+++ Data shown

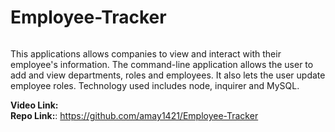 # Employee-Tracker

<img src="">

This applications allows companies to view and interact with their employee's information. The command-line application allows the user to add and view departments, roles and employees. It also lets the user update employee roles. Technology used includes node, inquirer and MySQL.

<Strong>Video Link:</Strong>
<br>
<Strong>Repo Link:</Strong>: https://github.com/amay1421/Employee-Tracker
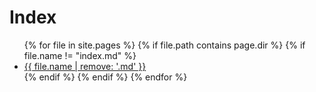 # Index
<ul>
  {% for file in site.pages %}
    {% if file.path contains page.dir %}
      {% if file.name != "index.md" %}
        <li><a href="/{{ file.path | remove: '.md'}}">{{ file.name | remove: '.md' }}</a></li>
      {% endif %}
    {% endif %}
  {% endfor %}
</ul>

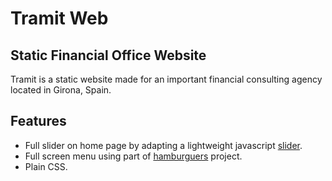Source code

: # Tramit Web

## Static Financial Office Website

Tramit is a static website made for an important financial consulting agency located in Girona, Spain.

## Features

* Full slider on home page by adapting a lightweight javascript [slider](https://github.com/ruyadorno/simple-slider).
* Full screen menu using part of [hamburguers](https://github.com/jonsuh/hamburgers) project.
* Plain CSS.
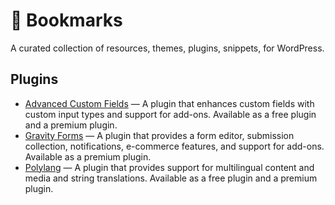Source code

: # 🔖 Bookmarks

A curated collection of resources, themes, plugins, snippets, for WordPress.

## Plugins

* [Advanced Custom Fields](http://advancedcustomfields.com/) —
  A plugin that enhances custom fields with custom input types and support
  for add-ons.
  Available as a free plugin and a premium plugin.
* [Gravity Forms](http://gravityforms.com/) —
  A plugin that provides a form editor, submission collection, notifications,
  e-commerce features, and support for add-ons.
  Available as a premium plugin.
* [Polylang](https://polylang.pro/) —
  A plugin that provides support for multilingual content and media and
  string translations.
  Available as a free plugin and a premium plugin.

++++++
+++ Data shown

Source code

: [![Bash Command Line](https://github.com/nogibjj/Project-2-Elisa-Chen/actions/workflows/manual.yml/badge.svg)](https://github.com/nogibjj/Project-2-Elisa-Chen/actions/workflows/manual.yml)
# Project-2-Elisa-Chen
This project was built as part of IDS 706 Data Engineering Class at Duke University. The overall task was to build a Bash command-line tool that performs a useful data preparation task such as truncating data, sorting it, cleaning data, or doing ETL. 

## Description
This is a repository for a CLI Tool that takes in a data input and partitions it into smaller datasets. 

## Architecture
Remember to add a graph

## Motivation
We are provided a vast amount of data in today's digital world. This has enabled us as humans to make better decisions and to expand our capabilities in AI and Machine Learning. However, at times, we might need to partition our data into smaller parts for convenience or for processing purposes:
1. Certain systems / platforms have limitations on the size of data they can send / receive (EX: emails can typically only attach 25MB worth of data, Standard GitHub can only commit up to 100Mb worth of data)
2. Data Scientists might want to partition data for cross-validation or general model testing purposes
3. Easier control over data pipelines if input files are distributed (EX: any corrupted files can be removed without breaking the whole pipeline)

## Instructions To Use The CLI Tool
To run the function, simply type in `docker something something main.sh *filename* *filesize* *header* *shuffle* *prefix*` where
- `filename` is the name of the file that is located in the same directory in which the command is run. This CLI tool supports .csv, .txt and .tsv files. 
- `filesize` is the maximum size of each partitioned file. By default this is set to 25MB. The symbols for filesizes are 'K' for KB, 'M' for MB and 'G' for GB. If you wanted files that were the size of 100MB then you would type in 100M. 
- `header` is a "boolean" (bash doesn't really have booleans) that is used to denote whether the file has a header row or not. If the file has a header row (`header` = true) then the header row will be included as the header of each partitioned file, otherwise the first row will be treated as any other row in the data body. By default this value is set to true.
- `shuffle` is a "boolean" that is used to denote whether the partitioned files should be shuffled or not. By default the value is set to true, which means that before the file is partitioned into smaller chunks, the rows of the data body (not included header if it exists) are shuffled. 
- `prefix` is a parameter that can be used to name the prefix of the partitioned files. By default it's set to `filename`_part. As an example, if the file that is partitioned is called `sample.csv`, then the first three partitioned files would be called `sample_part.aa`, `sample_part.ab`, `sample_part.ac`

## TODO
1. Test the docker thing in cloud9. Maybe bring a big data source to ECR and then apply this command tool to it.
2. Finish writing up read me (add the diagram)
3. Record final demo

++++++

Copy the lines starting with the one that contains "# Employee-Tracker" and going on through the one that contains "This applications allows", including both. Leave the pictures out.

**Result**
 # Employee-Tracker

<img src="">

This applications allows companies to view and interact with their employee's information. The command-line application allows the user to add and view departments, roles and employees. It also lets the user update employee roles. Technology used includes node, inquirer and MySQL.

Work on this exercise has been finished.